I guess the problem I'm having with such a system is that it looks for
PATTERNS and in my opinion, a good life is all about BREAKING patterns in
order to feel alive.

------
Slashed
Seriously, if a user has only an email and Skype account(it's true for me, and
in my experience, it's true for many other people) and doesn't have FB,
Twitter, etc., does it mean he/she won't be able to use this _feature_?

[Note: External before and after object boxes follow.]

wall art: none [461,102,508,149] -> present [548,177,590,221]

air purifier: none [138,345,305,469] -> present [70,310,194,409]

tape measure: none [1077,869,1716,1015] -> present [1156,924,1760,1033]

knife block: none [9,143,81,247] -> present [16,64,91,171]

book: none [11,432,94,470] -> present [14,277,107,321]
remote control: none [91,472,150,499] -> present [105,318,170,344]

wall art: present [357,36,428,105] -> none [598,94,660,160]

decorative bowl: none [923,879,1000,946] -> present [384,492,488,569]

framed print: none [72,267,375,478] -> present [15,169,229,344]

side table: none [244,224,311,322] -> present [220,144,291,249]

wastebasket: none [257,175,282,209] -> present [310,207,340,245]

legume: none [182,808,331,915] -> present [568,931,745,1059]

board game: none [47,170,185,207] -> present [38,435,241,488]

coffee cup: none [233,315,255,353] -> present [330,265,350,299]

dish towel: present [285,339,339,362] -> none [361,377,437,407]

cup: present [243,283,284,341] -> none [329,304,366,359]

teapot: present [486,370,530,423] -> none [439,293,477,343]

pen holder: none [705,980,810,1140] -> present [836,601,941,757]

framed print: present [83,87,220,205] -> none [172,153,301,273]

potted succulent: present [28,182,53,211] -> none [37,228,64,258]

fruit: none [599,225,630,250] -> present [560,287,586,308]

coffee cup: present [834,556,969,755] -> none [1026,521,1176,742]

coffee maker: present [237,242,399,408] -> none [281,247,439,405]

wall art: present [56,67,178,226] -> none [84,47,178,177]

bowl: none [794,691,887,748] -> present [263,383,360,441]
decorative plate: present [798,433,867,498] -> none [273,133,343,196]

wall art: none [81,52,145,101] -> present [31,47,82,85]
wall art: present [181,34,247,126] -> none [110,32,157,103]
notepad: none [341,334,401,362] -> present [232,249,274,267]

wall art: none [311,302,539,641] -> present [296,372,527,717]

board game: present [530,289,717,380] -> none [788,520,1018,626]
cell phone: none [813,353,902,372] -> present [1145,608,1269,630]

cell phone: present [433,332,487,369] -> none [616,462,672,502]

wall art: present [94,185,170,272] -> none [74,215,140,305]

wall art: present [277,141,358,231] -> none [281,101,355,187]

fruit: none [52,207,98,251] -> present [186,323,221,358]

I know there was always a lot of potential in technology that incorporates the
"don't make them think". But honestly, do you really want a software to choose
a gift for your girl friend? I want my personal stuff to be private and
personal.

P.S. I'm not criticizing or anything - actually, I always admire software that
changes to fit to a user's needs, not the opposite. But managing
relationships.. No, thank you. :)

------
Vladik
The question is will it go to the bathroom for you as well? I could easily
save a lot of time in the day by outsourcing that.

------
dmoney
I think this would have Wolfram Alpha's problem of trying to be too general,
without having invented general AI. How will the system understand what I
want?

Auto-gifting would be particularly useful. Is there a way to use it without an
iPhone?

------
RyanMcGreal
Sounds a lot like the Semantic Web that Tim Berners-Lee has been talking about
for the past several years.

------
dwohlfahrt
We're still a month and a half away from April fools... Talk about jumping the
gun